*Work to complete*.
Continue the article on the village of Shōwa in Gunma Prefecture, starting right after its final sentence.

Shōwa (昭和村, Shōwa-mura) is a village located in Gunma Prefecture, Japan. As of 1 October 2020, the village had an estimated population of 7,228 in 2751 households, and a population density of 110 persons per km^{2}. The total area of the village is 64.14 sqkm.

==Geography==
Located in central Gunma, Shōwa is on the northwestern slopes of Mt. Akagi, it is surrounded on the north, east, and west by the city of Numata and borders Shibukawa to the south. The Katashina River and the Tone River flow through the village.

===Surrounding municipalities===
Gunma Prefecture
- Numata
- Shibukawa

===Climate===
Shōwa has a Humid continental climate (Köppen Cfa) characterized by warm summers and cold winters with heavy snowfall. The average annual temperature in Shōwa is 10.4 °C. The average annual rainfall is 1589 mm with September as the wettest month. The temperatures are highest on average in August, at around 23.0 °C, and lowest in January, at around -1.6 °C.

==Demographics==
Per Japanese census data, the population of Shōwa has been in decline over the past 60 years.

==History==
The area of present-day Shōwa was part of the tenryō holdings in Kōzuke Province administered directly by the Tokugawa shogunate during the Edo period. On April 1, 1889, with the creation of the modern municipalities system after the Meiji Restoration, Kuroho and Itonose villages were established within Kitaseta District, Gunma. In 1896, Kitaseta District and a portion of Agatsuma District were transferred to Tone District, The two villages merged on November 1, 1958, to form Shōwa.

*Dataset extract*.

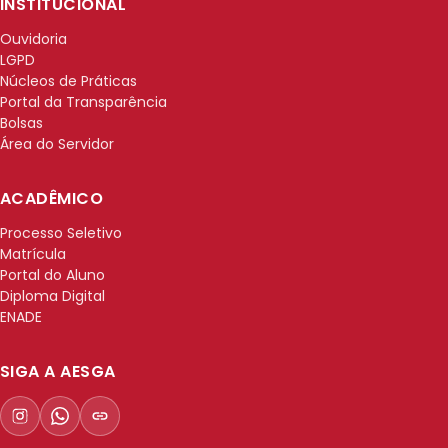
INSTITUCIONAL
Ouvidoria
LGPD
Núcleos de Práticas
Portal da Transparência
Bolsas
Área do Servidor
ACADÊMICO
Processo Seletivo
Matrícula
Portal do Aluno
Diploma Digital
ENADE
SIGA A AESGA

*Answer space*.
==Government==
Shōwa has a mayor-council form of government with a directly elected mayor and a unicameral village council of 12 members. Shōwa, together with the other municipalities in Tone District, contributes one member to the Gunma Prefectural Assembly. In terms of national politics, the town is part of Gunma 1st district of the lower house of the Diet of Japan.

==Economy==
Traditionally, the economy of Shōwa was heavily dependent on agriculture; primarily market gardening.

==Education==
Shōwa has three public elementary schools and one public middle school operated by the village government. The village does not have a high school.

==Transportation==
===Railway===
Shōwa does not have any passenger railway service. The nearest station is in the neighboring city of Numata.